There is also some evidence that H. hepaticus infection can induce disease in IL-10 knockout mice. Animals that were not infected with H. hepaticus did not have significant inflammation at 16 weeks. Animals that were infected had a significant amount of inflammation in the cecum, colon, and rectum at 16 weeks. Animals that were controls and remained H. hepaticus free did not develop the disease. There does seem to be a relationship between infection and genetic background because in wild type mice that received H. hepaticus there was a lower incidence of disease.

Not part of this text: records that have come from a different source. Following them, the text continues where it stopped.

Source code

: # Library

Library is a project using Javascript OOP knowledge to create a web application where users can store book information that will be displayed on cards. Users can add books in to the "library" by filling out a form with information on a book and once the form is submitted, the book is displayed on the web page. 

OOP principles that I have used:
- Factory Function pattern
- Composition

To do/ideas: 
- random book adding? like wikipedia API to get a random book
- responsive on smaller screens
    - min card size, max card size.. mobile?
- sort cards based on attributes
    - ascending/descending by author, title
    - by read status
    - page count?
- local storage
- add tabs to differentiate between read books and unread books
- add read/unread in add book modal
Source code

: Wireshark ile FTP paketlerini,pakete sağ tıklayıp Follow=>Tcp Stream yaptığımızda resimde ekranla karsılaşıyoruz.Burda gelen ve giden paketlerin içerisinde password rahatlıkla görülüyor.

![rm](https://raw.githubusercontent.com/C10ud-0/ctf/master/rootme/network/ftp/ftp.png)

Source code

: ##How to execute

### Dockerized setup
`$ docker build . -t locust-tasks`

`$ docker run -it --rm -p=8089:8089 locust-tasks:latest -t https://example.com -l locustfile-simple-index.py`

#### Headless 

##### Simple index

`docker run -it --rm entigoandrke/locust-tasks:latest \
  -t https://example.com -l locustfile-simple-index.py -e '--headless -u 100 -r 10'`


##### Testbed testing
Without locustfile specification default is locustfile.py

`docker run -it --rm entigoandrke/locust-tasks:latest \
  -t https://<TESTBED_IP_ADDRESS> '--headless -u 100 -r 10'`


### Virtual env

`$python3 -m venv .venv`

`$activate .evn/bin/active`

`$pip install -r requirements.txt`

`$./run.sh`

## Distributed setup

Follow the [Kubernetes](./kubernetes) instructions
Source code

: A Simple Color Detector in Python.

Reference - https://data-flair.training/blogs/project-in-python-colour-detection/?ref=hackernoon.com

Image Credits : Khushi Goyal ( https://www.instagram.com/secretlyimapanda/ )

Helicobacter infection does appear to be sufficient to trigger inflammatory bowel disease in susceptible mice. H. hepaticus can cause typhlocolitis, even in immunocompetent animals. That's different from the IBD that develops rapidly in these genetically engineered susceptible strains. Dr. Schauer believes that the normal flora ubiquitous in a species does not cause IBD in susceptible knockout mice. His research is focused on generating isogenic mutant strains of H. hepaticus deficient in single genes that can be tested in animal models for their ability to cause disease. They are in the process of characterizing these virulence determinants now.

Dr. Schauer stated that he believes that pathogens can initiate inflammatory bowel disease. He believes that the way they do this is by interaction with the epithelial cell. These bacteria provide a signal that is transduced to the epithelial cells which trigger inflammation and subsequent immune response. He believes that the chemokines released from inflammatory cells are key in pathogenesis of CD. It is important to investigate the organisms that may initiate CD if we have any hope of preventing disease. A wide net should be cast and not limit the search to Mycobacterium species, which have received a lot of the attention. He believes that Helicobacter should be sought as well. Ten or fifteen years ago, no one would have guessed that H. pylori, was the cause of ulcer disease in the stomach. It's now quite clear that it does cause ulceration and chronic inflammation in the stomach, and increases the risk of developing stomach cancer. He would like to determine in the next ten years whether that same relationship is true of Helicobacter and IBD.